A painting that appears to show an act of oral sex being performed on the lifeless figure of Christ prompted fierce controversy when it was unveiled earlier this month as part of an exhibition in a deconsecrated church near Modena, Italy. Outraged worshippers described the work by artist Andrea Saltini as “blasphemous” and more than 30,000 signed a petition calling for the show to be closed.
The dispute reached a dramatic conclusion on Thursday (28 March), when a masked individual entered the Museo Diocesano—the museum in the former Church of Sant'Ignazio in Carpi where the exhibition is taking place—and slashed the painting, as well as covering it with black spray paint. Saltini, who was present at the time, approached the unidentified vandal and tried to stop him. The artist was struck on his neck with the blade before the aggressor fled the scene, according to Italian media reports.
Police arrived shortly after, finding a discarded knife and facemask at the church, and a black wig that may have been worn by the vandal during the attack in a doorway nearby.

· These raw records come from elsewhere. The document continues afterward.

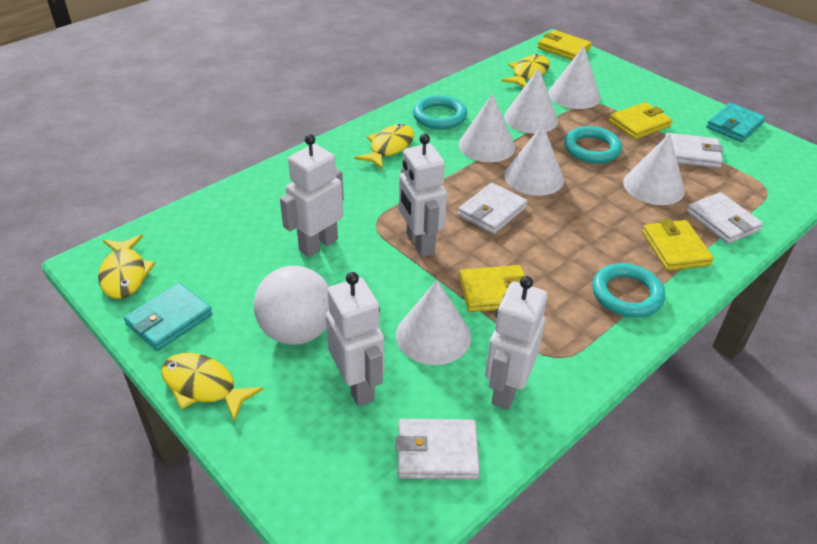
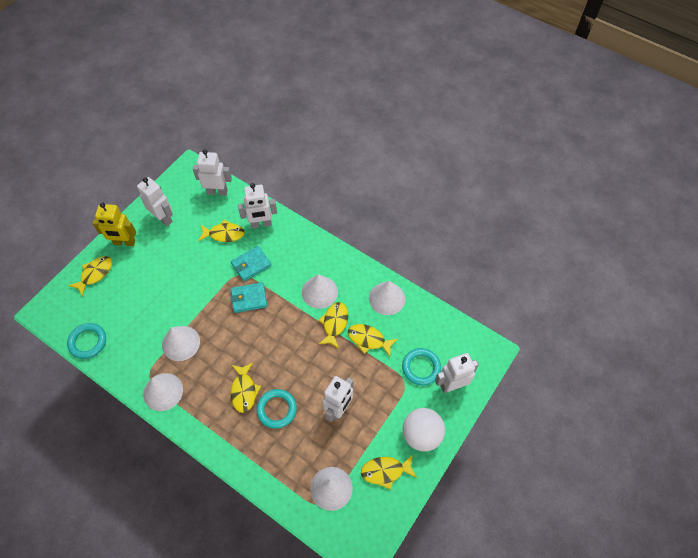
white cone: 6 -> 5
white robot: 4 -> 5
white wallet: 4 -> 0
yellow fish: 4 -> 6
yellow robot: 0 -> 1
yellow wallet: 4 -> 0

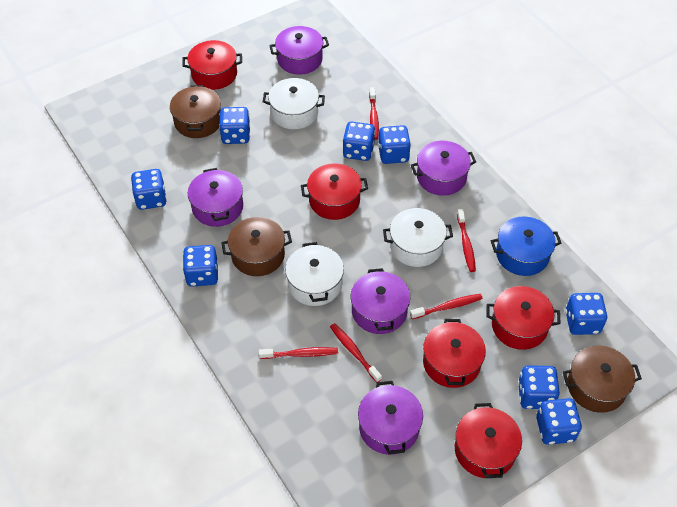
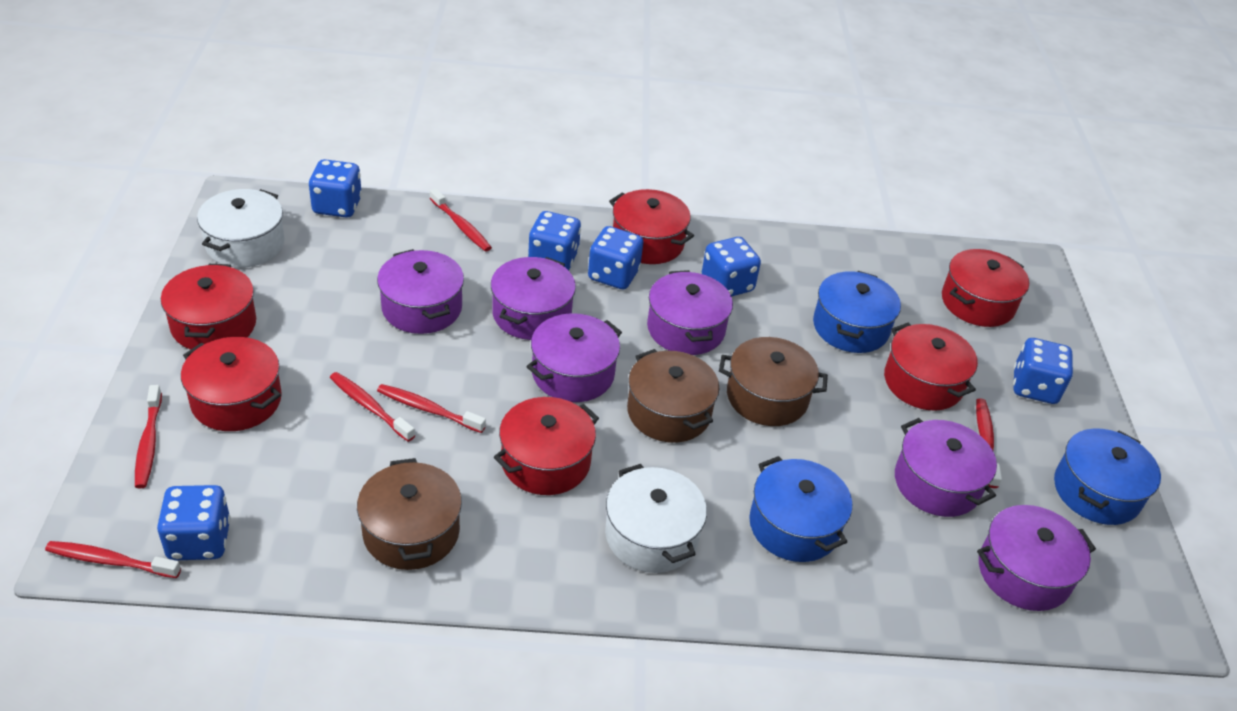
blue dice: 8 -> 6
blue pot: 1 -> 3
purple pot: 5 -> 6
red pot: 5 -> 6
red toothbrush: 5 -> 6
white pot: 3 -> 2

Saltini, who was immediately taken to hospital, suffered only minor injuries and was discharged a few hours later with four stitches, the Bologna-based newspaper Il Resto del Carlino reports.
“[Saltini] asks the entire community of Carpi to reflect on the limits of dissent, the right to criticism, the right to freedom of thought,” said Giuseppe Chierici, the artist’s lawyer, in a statement. “Saltini hopes an open and free discussion respecting everyone's sensitivities and opinions can begin as soon as possible.”

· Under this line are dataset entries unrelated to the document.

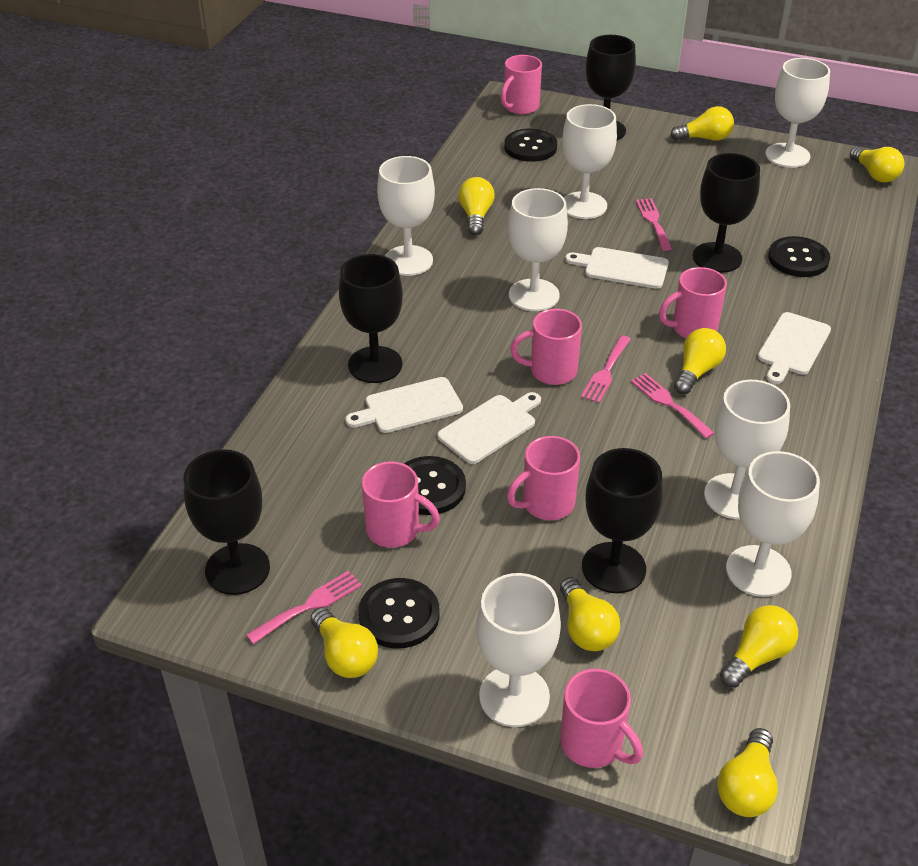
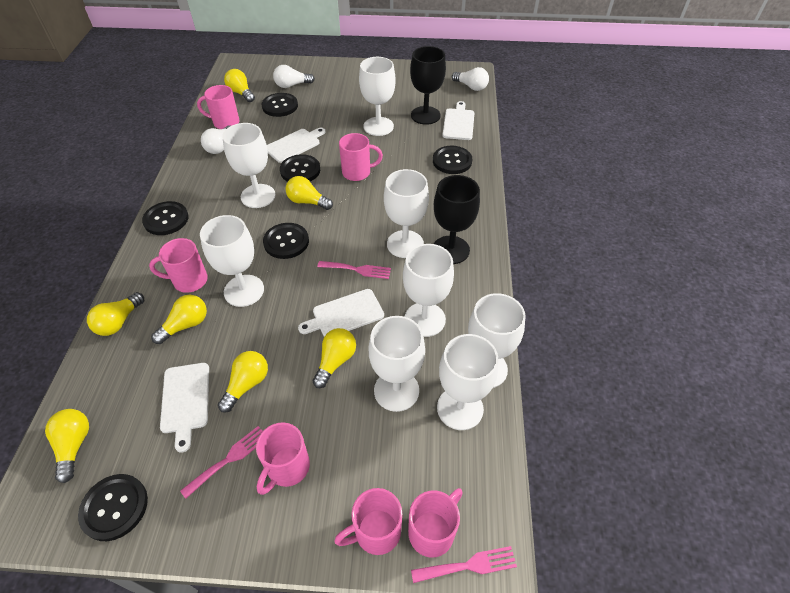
black button: 4 -> 6
black goblet: 5 -> 2
pink fork: 4 -> 3
white goblet: 7 -> 8
white light bulb: 0 -> 3
yellow light bulb: 8 -> 7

The disputed painting is one of roughly 20 new mixed media works on canvas by Saltini—each showing a contemporary twist on a religious theme—currently on display in the Gratia Plena exhibition. Paraclito (2024) resembles a Pietà but with a figure in a space suit, rather than the Virgin Mary, cradling the body of Christ. INRI (2024), the work that was vandalised on Thursday, shows the figure of Jesus’s nude body splayed on the floor while the head of St Longinus, the Roman soldier who pierced his side with a lance during the crucifixion, is seen from behind as it hovers above his crotch. Organised by the diocese of Carpi, the exhibition opened on 2 March and runs until 2 June.
Controversy erupted soon after the show opened, with Pro Vita & Famiglia, an anti-abortion movement, launching a petition calling for the exhibition to be closed and arranging for a van towing a mobile billboard bearing the message “Stop the Blasphemous Exhibition” to circulate the streets of Carpi. The petition has been signed by more than 30,000 so far.
On 15 March, the lawyer Francesco Minutillo filed a complaint to public prosecutors in Modena accusing Erio Castellucci, the archbishop of Forli who has resisted calls to close the exhibition, of vilification of the Catholic religion, blasphemy and display of blasphemous images in a sacred place. Public prosecutors dismissed the complaint earlier this week.